El poder del Estado sigue, por tanto, careciendo de voluntad con respecto al consejo y no decide entre las diversas suposiciones acerca del bien universal. No es todavía gobierno ni es aun, por tanto, en verdad, un poder real del Estado. El ser para sí, la voluntad que aun no se ha sacrificado como voluntad, es el espíritu interior apartado de los estamentos, que, hablando del bien universal, se reserva frente a esto su bien particular y se inclina a convertir esta palabrería acerca del bien universal en un sustituto de la acción. El sacrificio del ser allí que se lleva a cabo en el servicio, sólo es completo cuando llega hasta la muerte; pero el peligro de la muerte misma, cuando es superado y se sobrevive a él, deja en que un determinado ser allí y, por tanto, un para sí particular, que hace ambiguo y sospechoso el consejo en pro del bien universal y que, de hecho, se reserva la propia suposición y la voluntad particular frente al poder del Estado. Este ser para sí sigue, pues, comportándose de un modo desigual con respecto al poder del Estado y cae bajo la determinación de la conciencia vil, consistente en que está siempre dispuesta a sublevarse.
Esta contradicción que el ser para sí tiene que superar, bajo esta forma en que es desigual con respecto a la universalidad del poder del Estado contiene al mismo tiempo la forma de que aquella enajenación del ser allí, al consumarse, es decir, con la muerte, es por ella misma una enajenación que es, y no una enajenación que retorna a la conciencia -de que ésta no la sobrevive y es en y para sí, sino que solamente pasa a lo contrario no conciliado.
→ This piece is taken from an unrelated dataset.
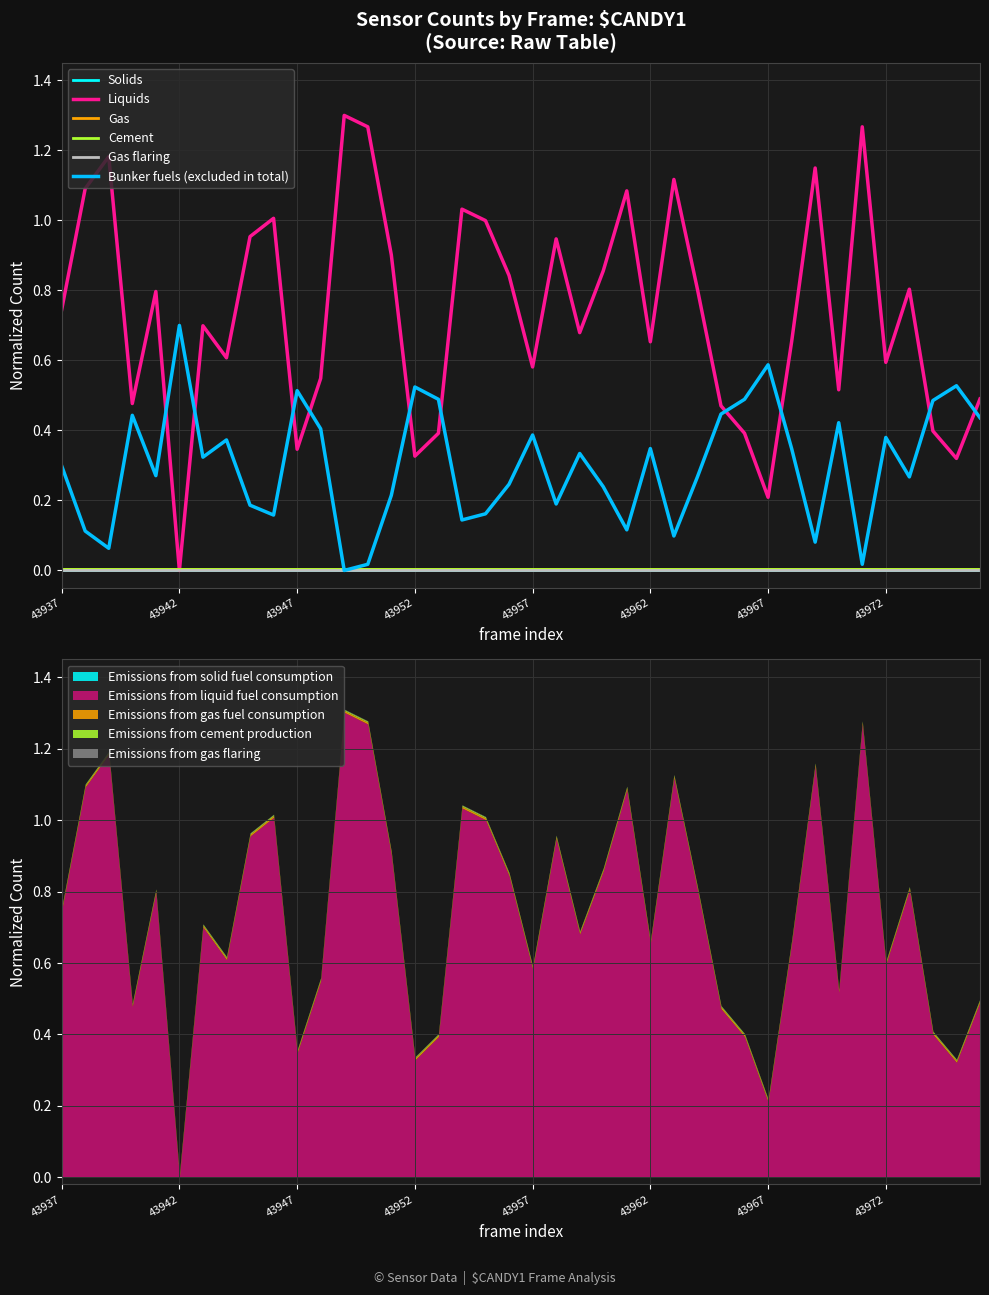

Between 12 and 15, which series saw the biggest shift?

Liquids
El verdadero sacrificio del ser para sí sólo es, por tanto, aquel en que se entrega, de un modo tan total como en la muerte, pero manteniéndose igualmente en esta enajenación; el ser para sí deviene con ella real, como lo que es en sí, como la unidad idéntica de sí mismo y de sí como lo contrapuesto. Por el hecho de que el espíritu interior separado, el sí mismo como tal, surge y se extraña, es elevado al mismo tiempo el poder del Estado a un sí mismo propio; del mismo modo, sin este extrañamiento, los actos del honor, de la conciencia noble y los consejos de su intelección seguirían siendo lo ambiguo que encubriera todavía aquella celada aparte de la intención particular y la terquedad.
*Del diálogo de Diderot, El sobrino de Rameau.
La cita está tomada de la traducción entonces inédita de Goethe, 1805.
La cita está tomada de la traducción entonces inédita de Goethe, 1805.